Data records
--------------------------------

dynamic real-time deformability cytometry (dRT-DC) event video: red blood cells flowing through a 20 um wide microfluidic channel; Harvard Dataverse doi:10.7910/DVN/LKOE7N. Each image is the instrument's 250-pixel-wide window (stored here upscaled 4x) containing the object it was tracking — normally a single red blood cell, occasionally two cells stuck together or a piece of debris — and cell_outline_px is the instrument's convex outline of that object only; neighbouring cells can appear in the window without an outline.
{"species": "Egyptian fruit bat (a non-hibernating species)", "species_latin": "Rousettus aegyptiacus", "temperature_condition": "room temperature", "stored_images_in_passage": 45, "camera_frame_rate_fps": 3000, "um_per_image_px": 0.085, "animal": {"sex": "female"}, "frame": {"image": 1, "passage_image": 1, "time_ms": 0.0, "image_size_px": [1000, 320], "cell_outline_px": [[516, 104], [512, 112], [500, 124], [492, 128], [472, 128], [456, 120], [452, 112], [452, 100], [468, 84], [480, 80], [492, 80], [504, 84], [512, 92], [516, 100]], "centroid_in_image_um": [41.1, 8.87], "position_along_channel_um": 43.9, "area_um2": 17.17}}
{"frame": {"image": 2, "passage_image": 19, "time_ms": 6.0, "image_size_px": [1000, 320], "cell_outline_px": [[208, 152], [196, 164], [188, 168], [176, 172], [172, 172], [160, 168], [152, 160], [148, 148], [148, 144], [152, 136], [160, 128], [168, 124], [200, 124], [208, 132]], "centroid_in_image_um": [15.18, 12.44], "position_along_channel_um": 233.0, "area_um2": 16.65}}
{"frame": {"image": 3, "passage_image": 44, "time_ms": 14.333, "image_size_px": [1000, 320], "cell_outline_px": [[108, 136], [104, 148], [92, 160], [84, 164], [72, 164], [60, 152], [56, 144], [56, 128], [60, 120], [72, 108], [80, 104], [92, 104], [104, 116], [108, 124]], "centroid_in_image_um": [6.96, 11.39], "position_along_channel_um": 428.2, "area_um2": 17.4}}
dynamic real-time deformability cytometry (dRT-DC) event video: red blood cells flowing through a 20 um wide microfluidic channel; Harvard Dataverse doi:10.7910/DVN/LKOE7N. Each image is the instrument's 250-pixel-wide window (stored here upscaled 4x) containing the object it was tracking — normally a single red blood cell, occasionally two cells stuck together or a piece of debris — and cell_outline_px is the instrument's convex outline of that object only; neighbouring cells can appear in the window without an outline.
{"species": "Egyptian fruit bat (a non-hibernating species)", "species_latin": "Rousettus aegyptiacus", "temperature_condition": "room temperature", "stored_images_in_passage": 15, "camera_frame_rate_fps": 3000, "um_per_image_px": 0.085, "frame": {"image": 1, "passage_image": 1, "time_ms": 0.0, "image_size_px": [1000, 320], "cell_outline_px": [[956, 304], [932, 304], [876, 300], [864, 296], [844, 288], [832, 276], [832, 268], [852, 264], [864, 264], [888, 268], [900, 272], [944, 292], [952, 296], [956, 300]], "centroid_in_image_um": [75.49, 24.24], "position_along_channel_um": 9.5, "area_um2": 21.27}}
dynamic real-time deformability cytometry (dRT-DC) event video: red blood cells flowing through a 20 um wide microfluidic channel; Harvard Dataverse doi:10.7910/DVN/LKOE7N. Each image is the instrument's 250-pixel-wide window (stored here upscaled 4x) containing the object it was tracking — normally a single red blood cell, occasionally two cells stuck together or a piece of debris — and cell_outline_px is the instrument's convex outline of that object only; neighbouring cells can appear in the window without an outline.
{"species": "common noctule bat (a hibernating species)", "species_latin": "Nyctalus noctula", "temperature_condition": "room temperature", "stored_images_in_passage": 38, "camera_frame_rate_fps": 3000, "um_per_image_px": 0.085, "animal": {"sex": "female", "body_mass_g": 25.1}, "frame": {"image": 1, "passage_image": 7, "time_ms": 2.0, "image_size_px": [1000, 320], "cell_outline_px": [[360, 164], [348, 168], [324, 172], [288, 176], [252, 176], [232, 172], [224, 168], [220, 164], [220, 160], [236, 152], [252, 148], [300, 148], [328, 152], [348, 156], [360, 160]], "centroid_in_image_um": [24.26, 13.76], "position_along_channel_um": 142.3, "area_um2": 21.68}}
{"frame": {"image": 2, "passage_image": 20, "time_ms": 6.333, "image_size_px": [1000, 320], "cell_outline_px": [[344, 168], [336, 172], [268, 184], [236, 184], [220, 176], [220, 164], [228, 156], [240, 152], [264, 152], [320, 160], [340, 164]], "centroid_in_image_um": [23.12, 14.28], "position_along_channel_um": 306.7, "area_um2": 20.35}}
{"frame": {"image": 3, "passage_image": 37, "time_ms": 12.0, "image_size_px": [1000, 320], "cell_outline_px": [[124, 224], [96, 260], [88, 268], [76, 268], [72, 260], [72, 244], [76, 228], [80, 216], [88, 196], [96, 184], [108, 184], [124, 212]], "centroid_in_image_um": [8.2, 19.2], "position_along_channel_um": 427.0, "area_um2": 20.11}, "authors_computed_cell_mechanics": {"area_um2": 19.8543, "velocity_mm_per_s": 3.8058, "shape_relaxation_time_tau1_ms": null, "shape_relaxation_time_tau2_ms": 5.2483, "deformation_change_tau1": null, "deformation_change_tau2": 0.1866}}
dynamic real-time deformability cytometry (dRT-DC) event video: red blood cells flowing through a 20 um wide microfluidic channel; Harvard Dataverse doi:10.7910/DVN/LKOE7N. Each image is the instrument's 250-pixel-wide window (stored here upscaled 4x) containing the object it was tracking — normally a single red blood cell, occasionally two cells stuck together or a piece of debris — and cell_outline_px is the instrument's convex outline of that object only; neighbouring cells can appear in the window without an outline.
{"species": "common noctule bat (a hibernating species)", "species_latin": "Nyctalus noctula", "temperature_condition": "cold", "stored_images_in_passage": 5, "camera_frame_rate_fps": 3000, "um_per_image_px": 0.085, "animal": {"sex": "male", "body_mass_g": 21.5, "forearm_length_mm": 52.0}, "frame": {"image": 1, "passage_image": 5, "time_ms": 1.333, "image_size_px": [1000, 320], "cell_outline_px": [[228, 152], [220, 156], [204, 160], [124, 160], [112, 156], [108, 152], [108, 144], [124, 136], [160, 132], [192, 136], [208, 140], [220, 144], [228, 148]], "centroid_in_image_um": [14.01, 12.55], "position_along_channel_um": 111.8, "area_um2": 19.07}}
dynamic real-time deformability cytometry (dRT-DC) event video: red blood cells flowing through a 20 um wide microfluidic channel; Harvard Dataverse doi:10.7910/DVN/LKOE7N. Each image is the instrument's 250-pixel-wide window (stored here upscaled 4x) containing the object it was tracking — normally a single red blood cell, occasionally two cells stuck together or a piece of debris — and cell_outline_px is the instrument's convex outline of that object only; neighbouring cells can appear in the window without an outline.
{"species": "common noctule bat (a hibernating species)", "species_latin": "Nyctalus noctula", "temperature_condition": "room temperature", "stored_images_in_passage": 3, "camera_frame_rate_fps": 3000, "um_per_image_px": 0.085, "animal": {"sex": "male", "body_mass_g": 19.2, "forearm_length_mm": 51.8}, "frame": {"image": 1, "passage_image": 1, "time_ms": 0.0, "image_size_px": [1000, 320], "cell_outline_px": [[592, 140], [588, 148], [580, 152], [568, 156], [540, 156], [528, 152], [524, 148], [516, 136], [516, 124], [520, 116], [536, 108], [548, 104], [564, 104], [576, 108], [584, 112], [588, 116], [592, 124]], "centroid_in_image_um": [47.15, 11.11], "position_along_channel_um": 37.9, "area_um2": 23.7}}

--------------------------------

**WHAT YOU WILL DO:** Produce an exact copy of the whole listing.

**OUTPUT OF THE EXERCISE:**
dynamic real-time deformability cytometry (dRT-DC) event video: red blood cells flowing through a 20 um wide microfluidic channel; Harvard Dataverse doi:10.7910/DVN/LKOE7N. Each image is the instrument's 250-pixel-wide window (stored here upscaled 4x) containing the object it was tracking — normally a single red blood cell, occasionally two cells stuck together or a piece of debris — and cell_outline_px is the instrument's convex outline of that object only; neighbouring cells can appear in the window without an outline.
{"species": "Egyptian fruit bat (a non-hibernating species)", "species_latin": "Rousettus aegyptiacus", "temperature_condition": "room temperature", "stored_images_in_passage": 45, "camera_frame_rate_fps": 3000, "um_per_image_px": 0.085, "animal": {"sex": "female"}, "frame": {"image": 1, "passage_image": 1, "time_ms": 0.0, "image_size_px": [1000, 320], "cell_outline_px": [[516, 104], [512, 112], [500, 124], [492, 128], [472, 128], [456, 120], [452, 112], [452, 100], [468, 84], [480, 80], [492, 80], [504, 84], [512, 92], [516, 100]], "centroid_in_image_um": [41.1, 8.87], "position_along_channel_um": 43.9, "area_um2": 17.17}}
{"frame": {"image": 2, "passage_image": 19, "time_ms": 6.0, "image_size_px": [1000, 320], "cell_outline_px": [[208, 152], [196, 164], [188, 168], [176, 172], [172, 172], [160, 168], [152, 160], [148, 148], [148, 144], [152, 136], [160, 128], [168, 124], [200, 124], [208, 132]], "centroid_in_image_um": [15.18, 12.44], "position_along_channel_um": 233.0, "area_um2": 16.65}}
{"frame": {"image": 3, "passage_image": 44, "time_ms": 14.333, "image_size_px": [1000, 320], "cell_outline_px": [[108, 136], [104, 148], [92, 160], [84, 164], [72, 164], [60, 152], [56, 144], [56, 128], [60, 120], [72, 108], [80, 104], [92, 104], [104, 116], [108, 124]], "centroid_in_image_um": [6.96, 11.39], "position_along_channel_um": 428.2, "area_um2": 17.4}}
dynamic real-time deformability cytometry (dRT-DC) event video: red blood cells flowing through a 20 um wide microfluidic channel; Harvard Dataverse doi:10.7910/DVN/LKOE7N. Each image is the instrument's 250-pixel-wide window (stored here upscaled 4x) containing the object it was tracking — normally a single red blood cell, occasionally two cells stuck together or a piece of debris — and cell_outline_px is the instrument's convex outline of that object only; neighbouring cells can appear in the window without an outline.
{"species": "Egyptian fruit bat (a non-hibernating species)", "species_latin": "Rousettus aegyptiacus", "temperature_condition": "room temperature", "stored_images_in_passage": 15, "camera_frame_rate_fps": 3000, "um_per_image_px": 0.085, "frame": {"image": 1, "passage_image": 1, "time_ms": 0.0, "image_size_px": [1000, 320], "cell_outline_px": [[956, 304], [932, 304], [876, 300], [864, 296], [844, 288], [832, 276], [832, 268], [852, 264], [864, 264], [888, 268], [900, 272], [944, 292], [952, 296], [956, 300]], "centroid_in_image_um": [75.49, 24.24], "position_along_channel_um": 9.5, "area_um2": 21.27}}
dynamic real-time deformability cytometry (dRT-DC) event video: red blood cells flowing through a 20 um wide microfluidic channel; Harvard Dataverse doi:10.7910/DVN/LKOE7N. Each image is the instrument's 250-pixel-wide window (stored here upscaled 4x) containing the object it was tracking — normally a single red blood cell, occasionally two cells stuck together or a piece of debris — and cell_outline_px is the instrument's convex outline of that object only; neighbouring cells can appear in the window without an outline.
{"species": "common noctule bat (a hibernating species)", "species_latin": "Nyctalus noctula", "temperature_condition": "room temperature", "stored_images_in_passage": 38, "camera_frame_rate_fps": 3000, "um_per_image_px": 0.085, "animal": {"sex": "female", "body_mass_g": 25.1}, "frame": {"image": 1, "passage_image": 7, "time_ms": 2.0, "image_size_px": [1000, 320], "cell_outline_px": [[360, 164], [348, 168], [324, 172], [288, 176], [252, 176], [232, 172], [224, 168], [220, 164], [220, 160], [236, 152], [252, 148], [300, 148], [328, 152], [348, 156], [360, 160]], "centroid_in_image_um": [24.26, 13.76], "position_along_channel_um": 142.3, "area_um2": 21.68}}
{"frame": {"image": 2, "passage_image": 20, "time_ms": 6.333, "image_size_px": [1000, 320], "cell_outline_px": [[344, 168], [336, 172], [268, 184], [236, 184], [220, 176], [220, 164], [228, 156], [240, 152], [264, 152], [320, 160], [340, 164]], "centroid_in_image_um": [23.12, 14.28], "position_along_channel_um": 306.7, "area_um2": 20.35}}
{"frame": {"image": 3, "passage_image": 37, "time_ms": 12.0, "image_size_px": [1000, 320], "cell_outline_px": [[124, 224], [96, 260], [88, 268], [76, 268], [72, 260], [72, 244], [76, 228], [80, 216], [88, 196], [96, 184], [108, 184], [124, 212]], "centroid_in_image_um": [8.2, 19.2], "position_along_channel_um": 427.0, "area_um2": 20.11}, "authors_computed_cell_mechanics": {"area_um2": 19.8543, "velocity_mm_per_s": 3.8058, "shape_relaxation_time_tau1_ms": null, "shape_relaxation_time_tau2_ms": 5.2483, "deformation_change_tau1": null, "deformation_change_tau2": 0.1866}}
dynamic real-time deformability cytometry (dRT-DC) event video: red blood cells flowing through a 20 um wide microfluidic channel; Harvard Dataverse doi:10.7910/DVN/LKOE7N. Each image is the instrument's 250-pixel-wide window (stored here upscaled 4x) containing the object it was tracking — normally a single red blood cell, occasionally two cells stuck together or a piece of debris — and cell_outline_px is the instrument's convex outline of that object only; neighbouring cells can appear in the window without an outline.
{"species": "common noctule bat (a hibernating species)", "species_latin": "Nyctalus noctula", "temperature_condition": "cold", "stored_images_in_passage": 5, "camera_frame_rate_fps": 3000, "um_per_image_px": 0.085, "animal": {"sex": "male", "body_mass_g": 21.5, "forearm_length_mm": 52.0}, "frame": {"image": 1, "passage_image": 5, "time_ms": 1.333, "image_size_px": [1000, 320], "cell_outline_px": [[228, 152], [220, 156], [204, 160], [124, 160], [112, 156], [108, 152], [108, 144], [124, 136], [160, 132], [192, 136], [208, 140], [220, 144], [228, 148]], "centroid_in_image_um": [14.01, 12.55], "position_along_channel_um": 111.8, "area_um2": 19.07}}
dynamic real-time deformability cytometry (dRT-DC) event video: red blood cells flowing through a 20 um wide microfluidic channel; Harvard Dataverse doi:10.7910/DVN/LKOE7N. Each image is the instrument's 250-pixel-wide window (stored here upscaled 4x) containing the object it was tracking — normally a single red blood cell, occasionally two cells stuck together or a piece of debris — and cell_outline_px is the instrument's convex outline of that object only; neighbouring cells can appear in the window without an outline.
{"species": "common noctule bat (a hibernating species)", "species_latin": "Nyctalus noctula", "temperature_condition": "room temperature", "stored_images_in_passage": 3, "camera_frame_rate_fps": 3000, "um_per_image_px": 0.085, "animal": {"sex": "male", "body_mass_g": 19.2, "forearm_length_mm": 51.8}, "frame": {"image": 1, "passage_image": 1, "time_ms": 0.0, "image_size_px": [1000, 320], "cell_outline_px": [[592, 140], [588, 148], [580, 152], [568, 156], [540, 156], [528, 152], [524, 148], [516, 136], [516, 124], [520, 116], [536, 108], [548, 104], [564, 104], [576, 108], [584, 112], [588, 116], [592, 124]], "centroid_in_image_um": [47.15, 11.11], "position_along_channel_um": 37.9, "area_um2": 23.7}}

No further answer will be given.